A dog-loving West End renter and first-time city-council candidate still believes his call for a city bylaw forbidding Vancouver pet stores to sell dogs is a good move even though the Georgia Straight could not find a single one that still does.
Initially, Jason Lamarche, a council candidate running with the Non-Partisan Association, claimed that he had been told Urban Puppy Shop still sells pups. However, store manager Bianca Steinmetz told the Straight the store stopped this practice in the spring.
“Regardless of how many there are, the fact of the matter is, if this comes and goes in waves.…When I grew up, it was common to see dogs in pet stores, and now it’s less common,” Ottawa-born Lamarche, 34, told the Straight. “It’s pretty much the last nail in the coffin for puppy mills, because it used to be commonplace in the past. With this bylaw in place, we are guaranteed it won’t come back in the future, regardless of a shift in tastes or attitudes.”
Pet Habitat was one of the last remaining Vancouver pet stores known to sell pups, but the company has since moved out of its Tinseltown location downtown and refers online customers to its Metropolis at Metrotown location. Lamarche is not perturbed by the thought of people simply jumping on the SkyTrain to Burnaby to circumvent a Vancouver bylaw.
“Well, that’s the thing: this is a regional issue,” Lamarche responded. “Richmond has already put forward a ban, and at this point the GVRD [Metro Vancouver] is going to have to look at what its strategy is for dogs and a number of different issues. If Vancouver steps up and shows leadership regarding dog safety and treatment, then they will pass it. That closes another link in the chain. And, essentially, you need these other municipalities to work together to solve this issue. But it’s about each municipality showing leadership in animal safety and passing these types of bylaws.”
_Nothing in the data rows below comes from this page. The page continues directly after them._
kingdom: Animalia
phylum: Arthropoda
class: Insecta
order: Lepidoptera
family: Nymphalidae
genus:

Speaking by phone while on vacation, Philip Rooyakkers, president of Vancouver’s Urban Puppy Shop, told the Straight he predicts that all cities “are going to join this bandwagon” and we will see a “real push” for a regional ban on dog sales.
“Again, what does it do for the consumer, though?” Rooyakkers said. “As a retail store, I truly believe that we did it differently. We knew who our breeders were. We didn’t buy off of puppy brokers. We went through a whole process to qualify our breeders. We also went through a whole process to qualify our owners, right? We also acted as our own rescue.”
Rooyakkers added: “Unfortunately, what it’s doing, it’s going to take away that position for stores like us—not that there are that many out there—to be able to help people make those kinds of decisions.”
Lamarche claimed that “there is already a whole grey market for dogs in B.C.”
“I think the purpose of this is to let puppy mills know that the city of Vancouver is not open for business for their industry and that we want to promote adoption and responsible pet ownership,” he said. “Our preference, of course, is to encourage adoptions from shelters like the B.C. SPCA or the taxpayer-funded Vancouver Animal Control, which is where I got my dog from.”
Lorie Chortyk, long-time general manager of community relations at the B.C. SPCA, told the Straight her employer “absolutely” supports Lamarche’s proposal.
“I think people see the cute little puppies in the windows and they don’t realize just how the horrific cruelty goes on in the places where those animals are bred,” Chortyk said by phone. “So even though there are other places that puppy mills and puppy brokers will advertise their animals, the pet-store piece of it is the piece that municipalities can control. It is one piece of the puzzle that shuts down where these people can market these puppies.”